I’m equal parts completely at home and not of this world in this shop, tapping at my laptop with the clink of porcelain and the hiss of the espresso machine as the soundtrack to my work, but it doesn’t take long for me to sink into the comfort of the space. The lived-in ease of the laminate counters and over-loved tables and chairs seeps its way under my skin, loosening something in my chest. It had been wound so tightly for so long, I hadn’t even registered the tightness until it was gone.
I close my eyes and breathe deeply. That heady scent of coffee and sugar and vanilla fills my lungs, easing its way into the tight spaces between my ribs and around my heart. It’s the same scent Trevor carries with him wherever he goes. He wasn’t kidding when he said this place is in his veins. I don’t think he’d rid himself of this smell if he was away from here for twenty years. I don’t think he’d ever want to.
It smells like being wrapped up in him. Like burying my face into the soft fabric of his plaid shirt, or tangling in the sheets and waking up to a kiss to my temple. It’s a warm hug. Like coming home.
Home. That’s what this place is. It’s a realization, one that’s been sitting patiently at the edges of my brain, waiting for me to call it to the front. All I had to do was settle into it rather than try to run from it. This place is home for the old man sitting at the counter, pushing his tiny, empty espresso cup away from himself and placing a gray cap on his head before shuffling to the door.
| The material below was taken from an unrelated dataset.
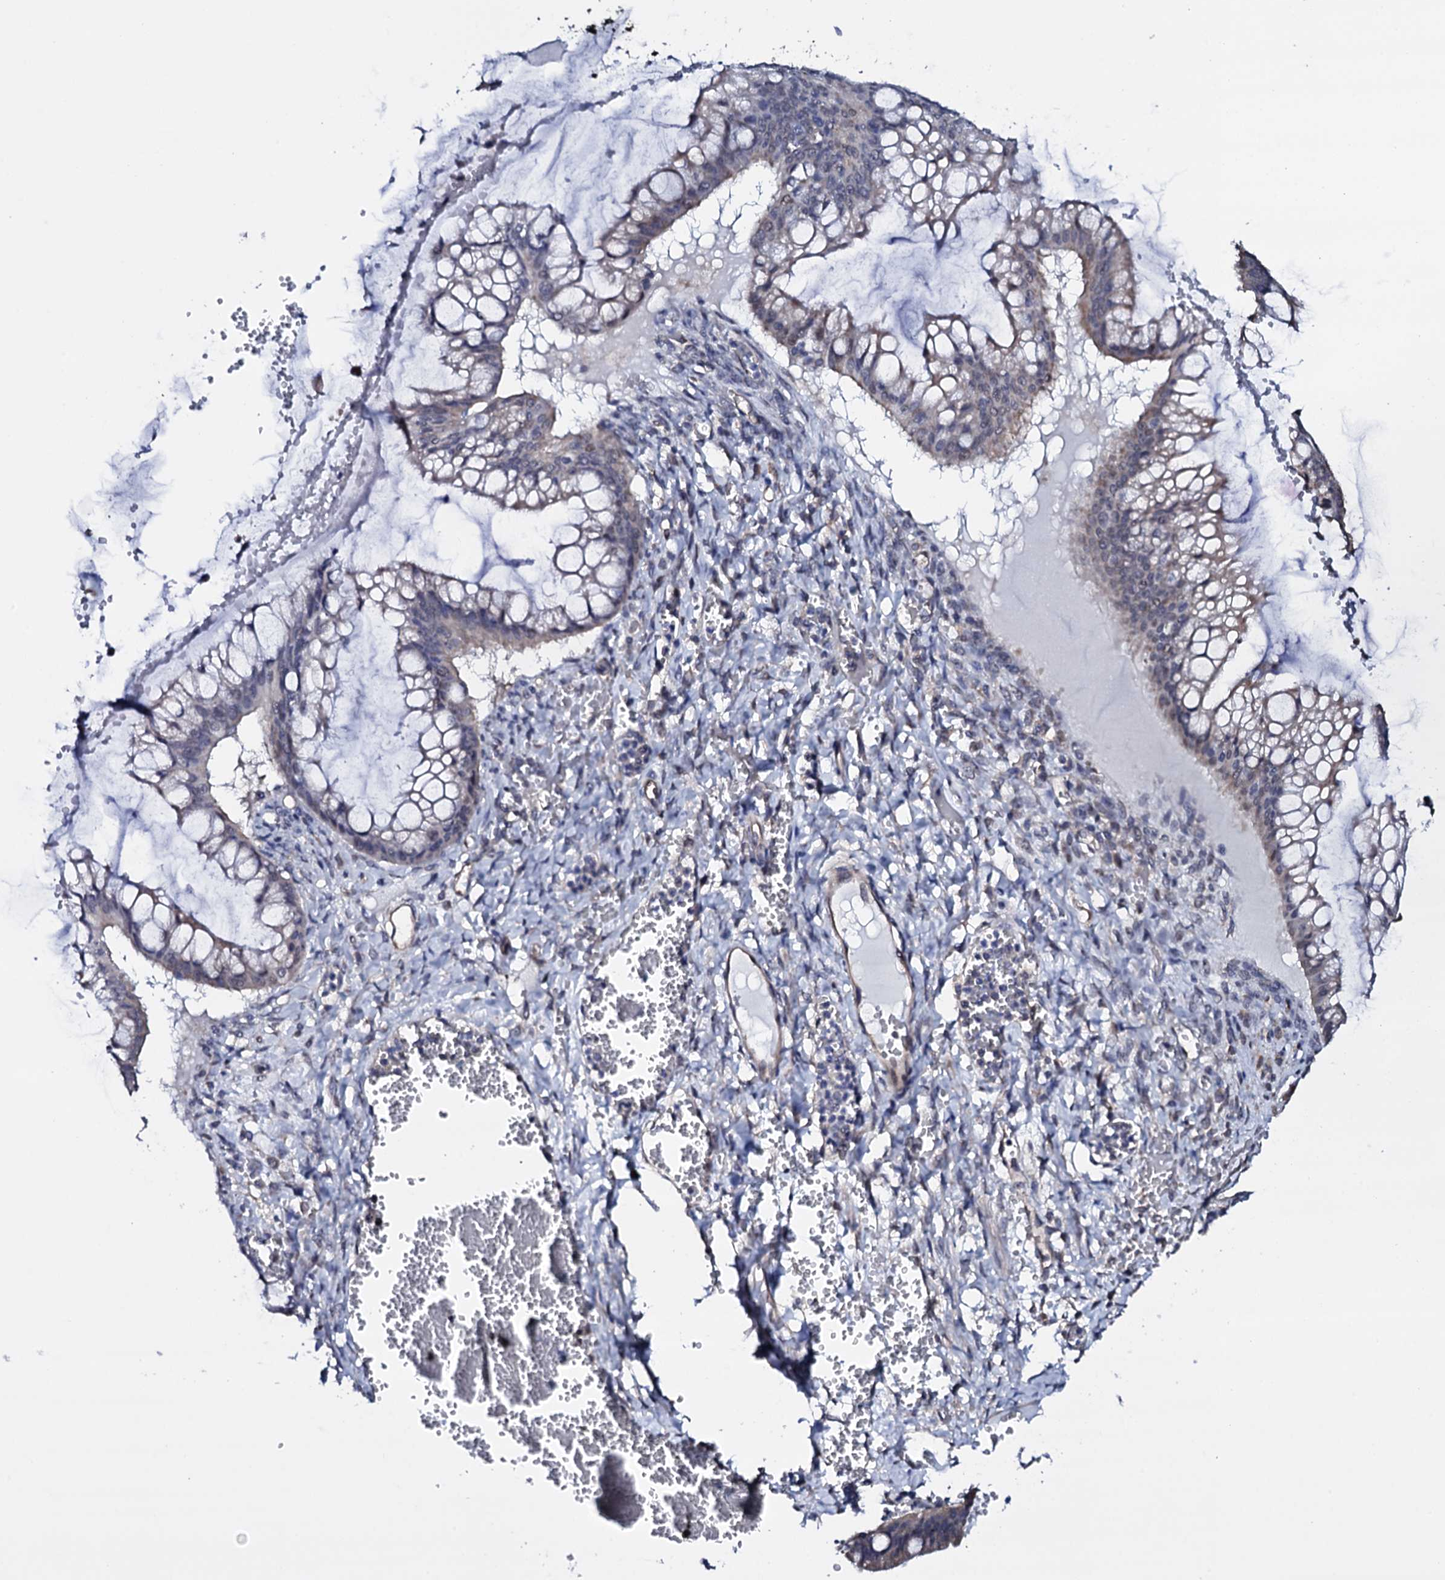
{"staining": {"intensity": "negative", "quantity": "none", "location": "none"}, "tissue": "ovarian cancer", "cell_type": "Tumor cells", "image_type": "cancer", "snomed": [{"axis": "morphology", "description": "Cystadenocarcinoma, mucinous, NOS"}, {"axis": "topography", "description": "Ovary"}], "caption": "Histopathology image shows no significant protein expression in tumor cells of mucinous cystadenocarcinoma (ovarian). (DAB (3,3'-diaminobenzidine) immunohistochemistry, high magnification).", "gene": "GAREM1", "patient": {"sex": "female", "age": 73}}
It’s home for James, awkwardly pouring drip coffee into to-go cups and carefully checking that the lids he places on top are firmly secured. It’s home for Mike, who stops in to grab a latte on his way to work and looks around at the people in the space before winking at me on his way out. It’s even home to the twenty-somethings who giggle before placing their orders as they try not to swoon when Trevor smiles at them.